[Dataset records]
※

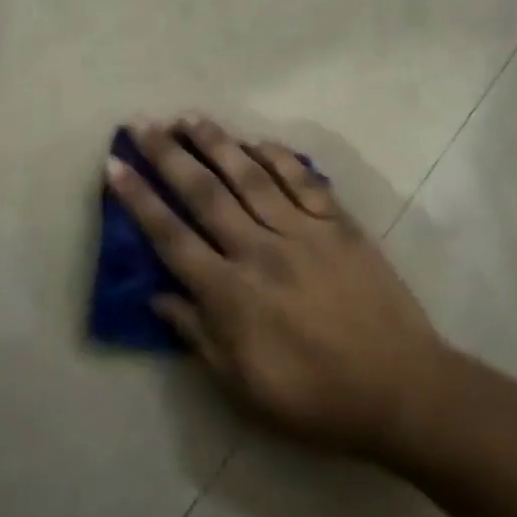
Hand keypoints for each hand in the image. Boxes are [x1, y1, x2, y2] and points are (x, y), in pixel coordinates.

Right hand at [106, 116, 447, 459]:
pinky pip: (304, 180)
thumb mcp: (243, 386)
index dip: (139, 199)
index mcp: (232, 294)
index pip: (171, 236)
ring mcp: (304, 232)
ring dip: (217, 143)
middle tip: (142, 123)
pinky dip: (278, 156)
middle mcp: (261, 251)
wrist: (401, 389)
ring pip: (251, 176)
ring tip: (189, 118)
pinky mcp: (340, 224)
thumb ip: (197, 335)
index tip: (115, 165)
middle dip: (168, 155)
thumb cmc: (315, 398)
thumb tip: (158, 294)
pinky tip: (258, 141)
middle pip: (205, 193)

※

■ Exercise ■
Give all the records again, exactly, without images.

■ Result of this exercise ■
Hand keypoints for each hand in the image. Boxes are [x1, y1, x2, y2] and points are (x, y), in pixel coordinates.

Right hand at [106, 116, 447, 459]:
pinky pip: (304, 180)
thumb mcp: (243, 386)
index dip: (139, 199)
index mcp: (232, 294)
index pip: (171, 236)
ring mcp: (304, 232)
ring dip: (217, 143)
middle tip: (142, 123)
pinky dip: (278, 156)
middle mcp: (261, 251)
wrist: (401, 389)
ring pip: (251, 176)
ring tip: (189, 118)
pinky mcp: (340, 224)
thumb ip: (197, 335)
index tip: (115, 165)
middle dip: (168, 155)
thumb cmc: (315, 398)
thumb tip: (158, 294)
pinky tip: (258, 141)
middle pip: (205, 193)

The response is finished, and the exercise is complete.